In vitro activation and repression of PatzT promoter derivatives. In vitro transcription assays using PatzT promoter region derivatives as the templates. (A) Activation of PatzT promoter derivatives in the presence of 75 mM IHF and 0 nM (lane 1), 200 nM (lane 2), or 400 nM (lane 3) NtrC^D55E,S161F. (B) Repression of PatzT promoter region derivatives in the presence of 400 nM NtrC^D55E,S161F, 75 nM IHF, and 0 nM (lane 1), 75 nM (lane 2), or 150 nM (lane 3) AtzR-His₆. Each panel shows an autoradiograph of a representative PAGE gel (top) and a plot of the quantified relative transcript abundance (bottom). Bars represent the averages and standard deviations of at least three independent assays. Significances of NtrC-dependent activation (A) and AtzR-dependent repression (B) were assessed for each promoter variant by the t test for unpaired samples not assuming equal variances. *, P < 0.05; **, P < 0.01; ***, P < 0.001. Differences were not significant when not indicated.

FIG 7

Gel mobility shift assay of AtzR on PatzT promoter region derivatives.
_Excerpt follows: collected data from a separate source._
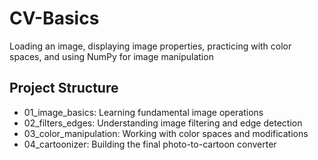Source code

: # CV-Basics
Loading an image, displaying image properties, practicing with color spaces, and using NumPy for image manipulation

## Project Structure
- 01_image_basics: Learning fundamental image operations
- 02_filters_edges: Understanding image filtering and edge detection
- 03_color_manipulation: Working with color spaces and modifications
- 04_cartoonizer: Building the final photo-to-cartoon converter
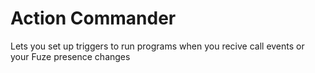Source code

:# Action Commander

Lets you set up triggers to run programs when you recive call events or your Fuze presence changes 
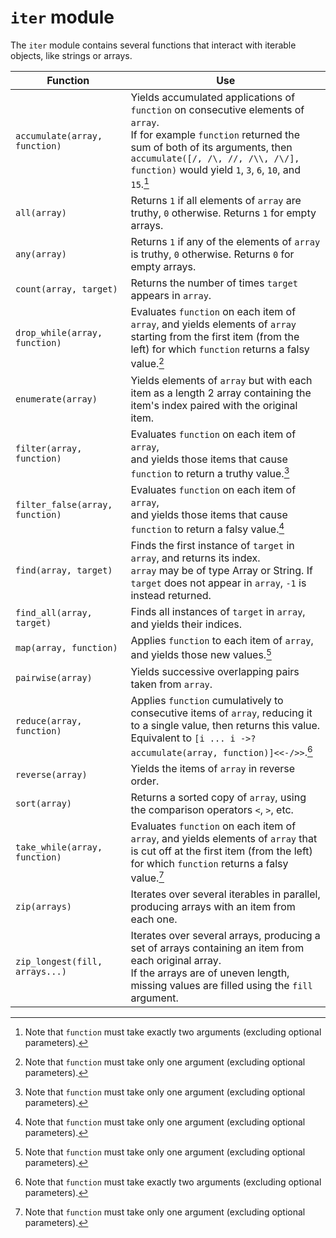 # `iter` module

The `iter` module contains several functions that interact with iterable objects, like strings or arrays.

Function                        | Use
---                             | ---
`accumulate(array, function)`   | Yields accumulated applications of `function` on consecutive elements of `array`.<br>If for example `function` returned the sum of both of its arguments, then `accumulate([/, /\, //, /\\, /\/], function)` would yield `1`, `3`, `6`, `10`, and `15`.[^2]
`all(array)`                    | Returns `1` if all elements of `array` are truthy, `0` otherwise. Returns `1` for empty arrays.
`any(array)`                    | Returns `1` if any of the elements of `array` is truthy, `0` otherwise. Returns `0` for empty arrays.
`count(array, target)`          | Returns the number of times `target` appears in `array`.
`drop_while(array, function)`   | Evaluates `function` on each item of `array`, and yields elements of `array` starting from the first item (from the left) for which `function` returns a falsy value.[^1]
`enumerate(array)`              | Yields elements of `array` but with each item as a length 2 array containing the item's index paired with the original item.
`filter(array, function)`       | Evaluates `function` on each item of `array`,<br>and yields those items that cause `function` to return a truthy value.[^1]
`filter_false(array, function)` | Evaluates `function` on each item of `array`,<br>and yields those items that cause `function` to return a falsy value.[^1]
`find(array, target)`           | Finds the first instance of `target` in `array`, and returns its index.<br>`array` may be of type Array or String. If `target` does not appear in `array`, `-1` is instead returned.
`find_all(array, target)`       | Finds all instances of `target` in `array`, and yields their indices.
`map(array, function)`          | Applies `function` to each item of `array`, and yields those new values.[^1]
`pairwise(array)`               | Yields successive overlapping pairs taken from `array`.
`reduce(array, function)`       | Applies `function` cumulatively to consecutive items of `array`, reducing it to a single value, then returns this value.<br>Equivalent to `[i ... i ->? accumulate(array, function)]<<-/>>`.[^2]
`reverse(array)`                | Yields the items of `array` in reverse order.
`sort(array)`                   | Returns a sorted copy of `array`, using the comparison operators `<`, `>`, etc.
`take_while(array, function)`   | Evaluates `function` on each item of `array`, and yields elements of `array` that is cut off at the first item (from the left) for which `function` returns a falsy value.[^1]
`zip(arrays)`                   | Iterates over several iterables in parallel, producing arrays with an item from each one.
`zip_longest(fill, arrays...)`  | Iterates over several arrays, producing a set of arrays containing an item from each original array.<br>If the arrays are of uneven length, missing values are filled using the `fill` argument.


[^1]: Note that `function` must take only one argument (excluding optional parameters).

[^2]: Note that `function` must take exactly two arguments (excluding optional parameters).

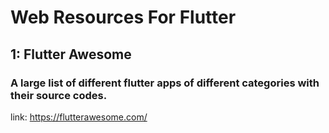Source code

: # Web Resources For Flutter

## 1: Flutter Awesome
### A large list of different flutter apps of different categories with their source codes.
link: https://flutterawesome.com/
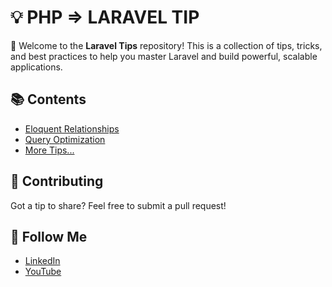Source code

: # 💡 PHP => LARAVEL TIP 

🔰 Welcome to the **Laravel Tips** repository! This is a collection of tips, tricks, and best practices to help you master Laravel and build powerful, scalable applications.

## 📚 Contents
- [Eloquent Relationships](./tips/001-eloquent-relationships.md)
- [Query Optimization](./tips/002-query-optimization.md)
- [More Tips...](./tips/)

## 🤝 Contributing
Got a tip to share? Feel free to submit a pull request!

## 📢 Follow Me
- [LinkedIn](https://linkedin.com/in/saberfazliahmadi/)
- [YouTube](https://www.youtube.com/@saberfazliahmadi)
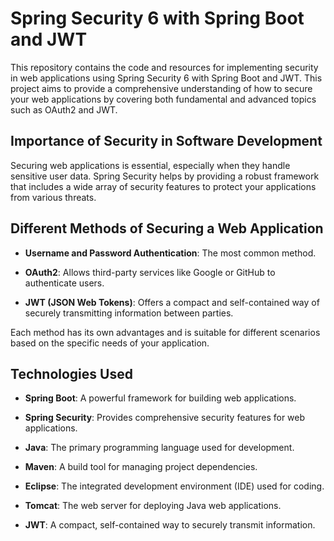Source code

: 
# Spring Security 6 with Spring Boot and JWT

This repository contains the code and resources for implementing security in web applications using Spring Security 6 with Spring Boot and JWT. This project aims to provide a comprehensive understanding of how to secure your web applications by covering both fundamental and advanced topics such as OAuth2 and JWT.

## Importance of Security in Software Development

Securing web applications is essential, especially when they handle sensitive user data. Spring Security helps by providing a robust framework that includes a wide array of security features to protect your applications from various threats.

## Different Methods of Securing a Web Application
* **Username and Password Authentication**: The most common method.

* **OAuth2**: Allows third-party services like Google or GitHub to authenticate users.

* **JWT (JSON Web Tokens)**: Offers a compact and self-contained way of securely transmitting information between parties.

Each method has its own advantages and is suitable for different scenarios based on the specific needs of your application.
## Technologies Used

* **Spring Boot**: A powerful framework for building web applications.

* **Spring Security**: Provides comprehensive security features for web applications.

* **Java**: The primary programming language used for development.

* **Maven**: A build tool for managing project dependencies.

* **Eclipse**: The integrated development environment (IDE) used for coding.

* **Tomcat**: The web server for deploying Java web applications.

* **JWT**: A compact, self-contained way to securely transmit information.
Autoradiograph of a representative PAGE gel, containing the indicated PatzT promoter derivative probes and 0 nM (lane 1), 50 nM (lane 2), or 100 nM (lane 3) AtzR-His₆.

FIG 8

DNase I footprinting assay of AtzR and NtrC on PatzT promoter region derivatives. Autoradiograph of representative PAGE gels containing the wild-type (A), N+5A (B), or N+10A (C) probe. Lane 1 shows a free PatzT probe. Lanes 2 to 6 show a preformed complex containing 2 μM NtrC^D55E,S161F challenged with 0 nM (lane 2), 50 nM (lane 3), 100 nM (lane 4), 200 nM (lane 5), or 400 nM AtzR-His₆. The approximate locations of the NtrC and AtzR binding sites are denoted by black and white boxes, respectively. Black bars and circles indicate positions rendered protected or hypersensitive, respectively, by NtrC binding. Gray bars and circles indicate positions rendered protected or hypersensitive, respectively, by AtzR binding.

FIG 9

Effect of AtzR and PatzT promoter DNA on NtrC ATPase activity. ATPase activity assay of NtrC^D55E,S161F (231 nM) in the presence or in the absence of AtzR-His₆ (240 nM) and/or PatzT promoter region DNA (770 nM). Data show specific molar activity, assuming that the NtrC active form is a hexamer. Bars represent the averages and standard deviations of at least three independent assays. Significance was assessed by the t test for unpaired samples not assuming equal variances. *, P < 0.05. Differences were not significant when not indicated.